Psikologi lintas budaya ialah galat satu pecahan atau sub ilmu dari psikologi sendiri. Mengapa psikologi lintas budaya bisa tercetus serta dievaluasi menjadi perlu ada pada global ilmu pengetahuan? dan mengapa lalu sebagai ilmu yg relatif diperhatikan waktu ini? intinya psikologi lintas budaya sebagai ada sebab para ahli melihat bahwa setiap insan yg ada diseluruh dunia memiliki disparitas budaya yg sedikit banyak menghipnotis pola pikir ataupun tingkah laris mereka. Kebermaknaan budaya bagi setiap individu didunia menjadi peran penting yg terkadang sebagai dasar hal psikologis individu.

Seiring dengan perkembangan ilmu pengetahuan serta teknologi, psikologi lintas budaya sebagai ilmu yg cukup diperhatikan dalam kehidupan sehari-hari buat dijadikan panduan analisis dalam problem psikologis. Apalagi ditambah dengan perkembangan budaya yang semakin memperjelas adanya perbedaan keragaman budaya antara global barat serta dunia timur, antara satu wilayah menggunakan wilayah lainnya. Psikologi lintas budaya memungkinkan kita melihat disiplin ilmu psikologi berasal perspektif ragam budaya tersebut.

dalam mendefinisikan apa itu psikologi lintas budaya, terdapat baiknya kita mengerti maksud asal esensi arti kata “budaya” itu sendiri.
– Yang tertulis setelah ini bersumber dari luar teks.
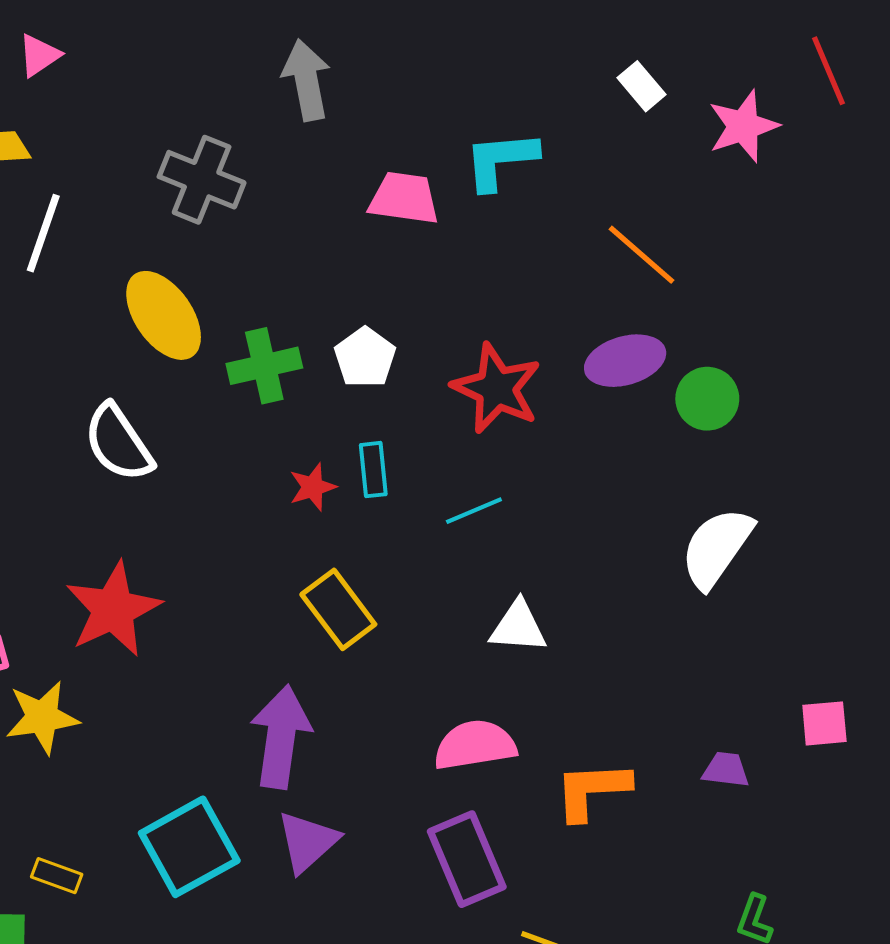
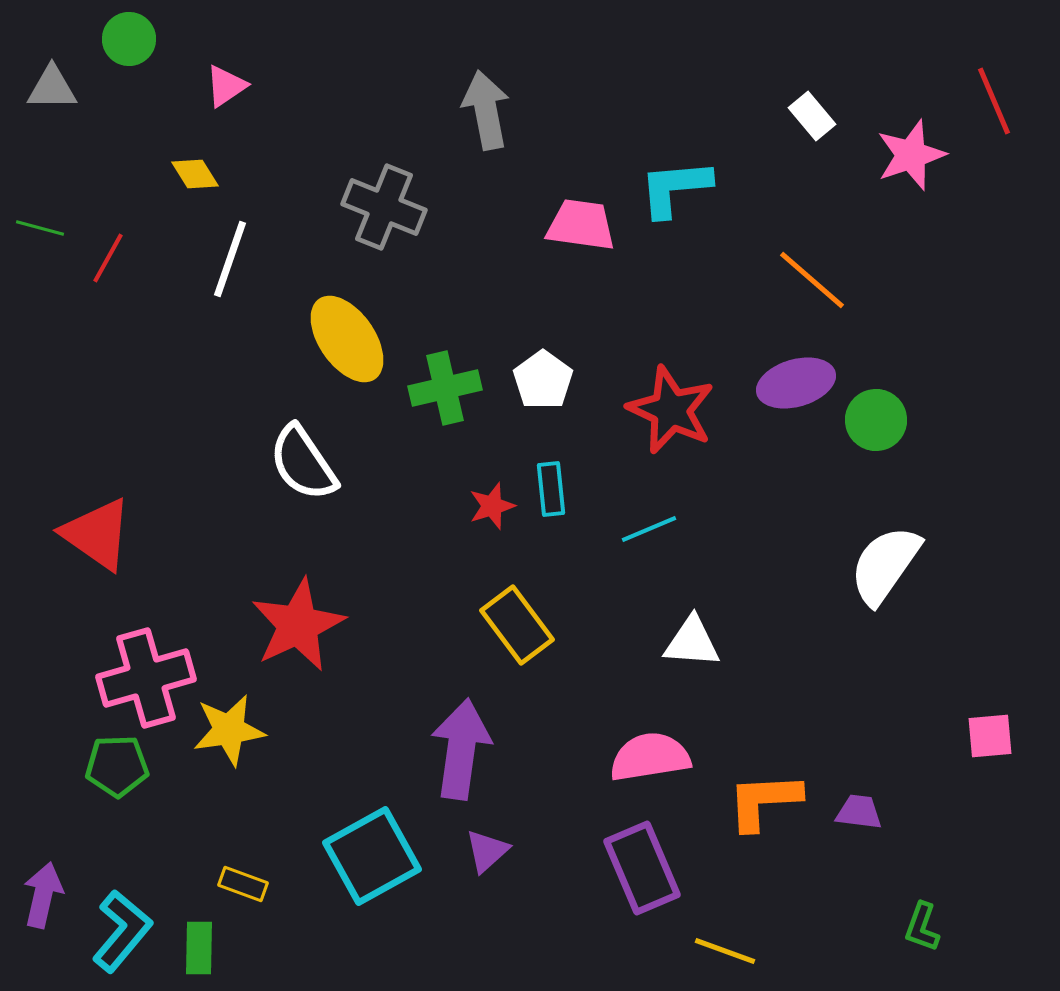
purple trapezoid: (726, 770) -> (859, 812), moved
purple triangle: (307, 842) -> (487, 851), size x0.7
Budaya adalah suatu konsep abstrak serta acapkali kali dikaitkan menggunakan ras, etnis atau bangsa (nationality). Budaya jua seringkali kali dititik beratkan hanya pada aspek seni, mirip seni tari, seni musik, dan seni rupa. Padahal budaya ialah suatu konsep rumit yg merekat di banyak aspek hidup dan kehidupan. Beberapa aspek melibatkan aspek materi seperti kuliner serta sandang, sedang beberapa lagi mengacu di komunitas dan struktur terpisah seperti organisasi perusahaan, yang lainnya mengacu di sikap individu, melakukan kegiatan seperti aktivitas keagamaan.

sebagai sebuah konsep tak berbentuk, lebih dari sekedar label, budaya mempunyai kehidupan sendiri, dia terus berubah dan tumbuh, dampak asal pertemuan-rendezvous dengan budaya lain, perubahan syarat lingkungan, serta sosiodemografis. Budaya ialah produk yang dipedomani oleh individu-individu yang tersatukan dalam sebuah gerombolan .

Pengertian Psikologi Lintas Budaya
Psikologi lintas budaya ialah cabang psikologi yg (terutama) menaruh perhatian di pengujian banyak sekali kemungkinan batas-batas pengetahuan dengan mempelajari orang-orang berasal banyak sekali budaya yg tidak sinkron. dalam arti sempit, psikologi lintas budaya secara sederhana hanya berarti melibatkan unsur latar belakang keragaman budaya yg berbeda dalam memaknai hal psikologis. dalam arti luas, psikologi lintas budaya terkait dengan pemahaman atas apakah kebenaran serta prinsip-prinsip psikologis bersifat universal (berlaku bagi semua orang pada seluruh budaya) ataukah spesial budaya (culture spscific, berlaku bagi orang-orang eksklusif pada budaya-budaya eksklusif) (Matsumoto, 2004).

Psikologi lintas budaya artinya kajian mengenai persamaan dan disparitas pada fungsi individu secara psikologis, pada aneka macam budaya dan kelompok etnik; tentang korelasi-hubungan diantara ubahan psikologis serta sosio-budaya, ekologis, serta ubahan biologis; dan tentang perubahan-perubahan yang berlangsung pada ubahan-ubahan tadi.

berdasarkan Seggal, Dasen, dan Poortinga (1990) psikologi lintas budaya merupakan kajian ilmiah mengenai perilaku manusia dan penyebarannya, sekaligus memperhitungkan cara perilaku itu dibuat, serta dipengaruhi oleh kekuatan-kekuatan sosial serta budaya. Pengertian ini mengarahkan perhatian pada 2 hal pokok, yaitu keragaman perilaku insan pada dunia, dan kaitan antara perilaku individu menggunakan konteks budaya, tempat sikap terjadi.